> _ESTRATTO DEL TESTO_:
--
Evan Spiegel, ceo di Snap

L’ultima trimestrale di Snap, la società californiana che sviluppa Snapchat, ha mostrato con maggiore evidenza come l’app stia subendo negli ultimi mesi la feroce concorrenza di Facebook e del grande rivale Instagram. E le difficoltà si sono acuite da quando l’azienda si è quotata in Borsa lo scorso marzo. A ogni bilancio pubblicato, infatti, ne è sempre scaturita una perdita (nel valore delle loro azioni) per i due fondatori, Evan Spiegel e Bobby Murphy, di almeno un miliardo di dollari.

L’ultima trimestrale non ha fatto eccezione. Snap, valutata ora 3,4 miliardi di dollari, ha infatti deluso le aspettative degli analisti praticamente su tutti i fronti, scatenando una raffica di vendite in Borsa con conseguente crollo del titolo che ha chiuso la seduta di ieri in calo di addirittura il 19%. Il tutto si è tradotto in una perdita (virtuale, perché si verificherà solo se decideranno di vendere i loro titoli) di circa 500 milioni di dollari a testa per i due co-fondatori Spiegel e Murphy, detentori ciascuno di una quota del 18% di Snap. Ora il patrimonio di Spiegel, 10° imprenditore Under 40 nella classifica Forbes dei più ricchi d’America, è scivolato a 2,9 miliardi di dollari. E pensare che prima del debutto in Borsa di Snap il patrimonio ammontava a 5,4 miliardi di dollari. Sbalordisce ancor di più, inoltre, che le azioni abbiano perso circa il 50% del loro valore dalla Ipo.
--
> _DATI FORNITI_:
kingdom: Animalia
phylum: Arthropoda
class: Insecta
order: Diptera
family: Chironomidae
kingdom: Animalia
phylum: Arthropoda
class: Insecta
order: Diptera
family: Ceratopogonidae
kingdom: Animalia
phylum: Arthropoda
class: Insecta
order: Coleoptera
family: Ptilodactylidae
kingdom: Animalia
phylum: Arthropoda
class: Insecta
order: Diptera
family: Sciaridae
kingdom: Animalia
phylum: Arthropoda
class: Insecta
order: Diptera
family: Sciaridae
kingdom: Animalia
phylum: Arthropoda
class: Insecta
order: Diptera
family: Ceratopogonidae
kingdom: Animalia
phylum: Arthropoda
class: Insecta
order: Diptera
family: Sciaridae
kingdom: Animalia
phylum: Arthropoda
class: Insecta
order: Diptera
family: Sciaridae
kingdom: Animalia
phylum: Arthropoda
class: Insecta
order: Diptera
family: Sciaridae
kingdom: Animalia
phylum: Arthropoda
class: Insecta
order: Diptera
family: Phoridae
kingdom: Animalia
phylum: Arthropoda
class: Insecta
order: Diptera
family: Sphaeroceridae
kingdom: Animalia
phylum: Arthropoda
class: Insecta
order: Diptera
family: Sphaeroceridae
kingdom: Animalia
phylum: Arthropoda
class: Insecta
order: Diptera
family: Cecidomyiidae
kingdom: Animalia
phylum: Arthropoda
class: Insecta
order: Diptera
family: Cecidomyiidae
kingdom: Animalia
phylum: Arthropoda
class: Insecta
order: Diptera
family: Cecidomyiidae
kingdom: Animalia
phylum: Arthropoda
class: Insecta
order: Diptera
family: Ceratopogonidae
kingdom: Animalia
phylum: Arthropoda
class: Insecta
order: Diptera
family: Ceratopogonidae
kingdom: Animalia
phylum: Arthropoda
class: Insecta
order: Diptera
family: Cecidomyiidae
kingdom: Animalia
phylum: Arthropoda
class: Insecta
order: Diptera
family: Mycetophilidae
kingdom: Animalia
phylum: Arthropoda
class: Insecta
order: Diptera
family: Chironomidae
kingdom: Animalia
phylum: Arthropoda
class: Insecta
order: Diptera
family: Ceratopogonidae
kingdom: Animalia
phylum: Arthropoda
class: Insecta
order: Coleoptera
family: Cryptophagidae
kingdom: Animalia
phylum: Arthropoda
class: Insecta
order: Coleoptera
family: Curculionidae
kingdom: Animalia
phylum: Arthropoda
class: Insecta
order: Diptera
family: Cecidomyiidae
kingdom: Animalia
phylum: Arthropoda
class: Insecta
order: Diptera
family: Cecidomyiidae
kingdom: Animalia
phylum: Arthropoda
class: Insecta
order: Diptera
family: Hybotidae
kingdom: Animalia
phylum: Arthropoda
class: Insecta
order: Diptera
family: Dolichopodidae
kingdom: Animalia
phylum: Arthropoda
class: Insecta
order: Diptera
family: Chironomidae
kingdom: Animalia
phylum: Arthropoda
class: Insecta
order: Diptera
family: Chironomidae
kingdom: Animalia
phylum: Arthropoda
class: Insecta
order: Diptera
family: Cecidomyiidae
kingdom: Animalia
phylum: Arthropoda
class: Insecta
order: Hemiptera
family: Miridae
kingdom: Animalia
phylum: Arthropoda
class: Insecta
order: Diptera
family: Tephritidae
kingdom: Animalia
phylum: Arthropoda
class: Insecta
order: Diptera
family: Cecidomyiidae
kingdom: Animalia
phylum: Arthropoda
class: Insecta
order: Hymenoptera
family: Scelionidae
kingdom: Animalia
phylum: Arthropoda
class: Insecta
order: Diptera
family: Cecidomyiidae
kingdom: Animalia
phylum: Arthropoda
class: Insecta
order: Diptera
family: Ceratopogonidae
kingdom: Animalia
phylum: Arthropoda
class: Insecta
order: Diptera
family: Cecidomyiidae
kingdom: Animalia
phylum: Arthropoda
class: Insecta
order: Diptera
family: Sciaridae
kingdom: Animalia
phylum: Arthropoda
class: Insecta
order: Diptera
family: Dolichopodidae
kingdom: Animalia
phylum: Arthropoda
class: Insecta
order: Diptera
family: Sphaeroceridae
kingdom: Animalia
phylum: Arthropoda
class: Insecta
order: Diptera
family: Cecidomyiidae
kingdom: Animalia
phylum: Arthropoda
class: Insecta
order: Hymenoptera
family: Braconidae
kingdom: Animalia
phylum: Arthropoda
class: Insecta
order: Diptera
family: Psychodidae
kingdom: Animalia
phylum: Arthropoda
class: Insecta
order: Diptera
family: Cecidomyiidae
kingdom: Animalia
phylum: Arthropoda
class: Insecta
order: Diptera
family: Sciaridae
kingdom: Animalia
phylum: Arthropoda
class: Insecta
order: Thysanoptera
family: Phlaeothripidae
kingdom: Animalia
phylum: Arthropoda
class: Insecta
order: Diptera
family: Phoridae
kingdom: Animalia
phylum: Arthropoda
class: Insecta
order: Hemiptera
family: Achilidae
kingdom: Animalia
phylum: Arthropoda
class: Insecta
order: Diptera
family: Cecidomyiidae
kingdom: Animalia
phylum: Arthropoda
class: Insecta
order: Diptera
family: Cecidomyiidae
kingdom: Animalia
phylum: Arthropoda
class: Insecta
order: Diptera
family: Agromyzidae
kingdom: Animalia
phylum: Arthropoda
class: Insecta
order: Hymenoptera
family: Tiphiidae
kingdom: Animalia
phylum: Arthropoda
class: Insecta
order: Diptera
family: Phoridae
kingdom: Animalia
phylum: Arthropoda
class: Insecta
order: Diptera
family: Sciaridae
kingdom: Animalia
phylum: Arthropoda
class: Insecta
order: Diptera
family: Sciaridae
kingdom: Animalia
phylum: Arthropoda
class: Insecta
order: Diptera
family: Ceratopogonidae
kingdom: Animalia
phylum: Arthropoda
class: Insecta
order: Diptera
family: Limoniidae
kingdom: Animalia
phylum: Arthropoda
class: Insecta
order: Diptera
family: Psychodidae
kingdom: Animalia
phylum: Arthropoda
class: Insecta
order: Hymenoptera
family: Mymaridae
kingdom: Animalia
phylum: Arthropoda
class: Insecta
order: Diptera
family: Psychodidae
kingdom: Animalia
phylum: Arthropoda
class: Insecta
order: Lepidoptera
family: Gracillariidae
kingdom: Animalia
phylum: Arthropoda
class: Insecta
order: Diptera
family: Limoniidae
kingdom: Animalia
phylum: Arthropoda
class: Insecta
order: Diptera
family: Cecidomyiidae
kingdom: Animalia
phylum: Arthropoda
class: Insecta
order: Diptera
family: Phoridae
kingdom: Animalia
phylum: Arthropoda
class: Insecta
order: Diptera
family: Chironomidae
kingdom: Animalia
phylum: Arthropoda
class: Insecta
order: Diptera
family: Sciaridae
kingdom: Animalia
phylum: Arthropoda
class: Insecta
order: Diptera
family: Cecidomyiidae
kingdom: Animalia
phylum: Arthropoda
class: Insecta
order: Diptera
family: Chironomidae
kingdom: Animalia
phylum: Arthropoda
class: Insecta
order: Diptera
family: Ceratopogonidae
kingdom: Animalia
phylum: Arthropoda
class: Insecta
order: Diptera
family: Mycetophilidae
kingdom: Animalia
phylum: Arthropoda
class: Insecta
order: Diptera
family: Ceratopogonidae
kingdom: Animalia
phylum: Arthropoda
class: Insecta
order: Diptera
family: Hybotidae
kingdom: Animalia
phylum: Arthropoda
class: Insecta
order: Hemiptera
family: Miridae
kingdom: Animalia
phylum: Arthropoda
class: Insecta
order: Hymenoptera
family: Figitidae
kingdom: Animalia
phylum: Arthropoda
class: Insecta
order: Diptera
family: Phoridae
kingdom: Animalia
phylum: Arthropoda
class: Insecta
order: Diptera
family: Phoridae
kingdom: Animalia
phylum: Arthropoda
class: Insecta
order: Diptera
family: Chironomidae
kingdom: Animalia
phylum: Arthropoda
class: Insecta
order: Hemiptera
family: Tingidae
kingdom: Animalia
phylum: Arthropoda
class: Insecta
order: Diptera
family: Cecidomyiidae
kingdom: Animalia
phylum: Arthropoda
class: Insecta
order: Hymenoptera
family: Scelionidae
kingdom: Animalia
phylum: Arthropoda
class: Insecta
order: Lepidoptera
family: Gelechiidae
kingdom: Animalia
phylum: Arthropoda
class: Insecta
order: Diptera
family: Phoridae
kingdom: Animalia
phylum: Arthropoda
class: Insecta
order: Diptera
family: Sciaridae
--
> _CONSEGNA_:
Nel testo su Snap, a quanto ammonta ora il patrimonio di Evan Spiegel?

> _ESERCIZIO SVOLTO_:
Il patrimonio di Evan Spiegel ammonta ora a 2,9 miliardi di dollari.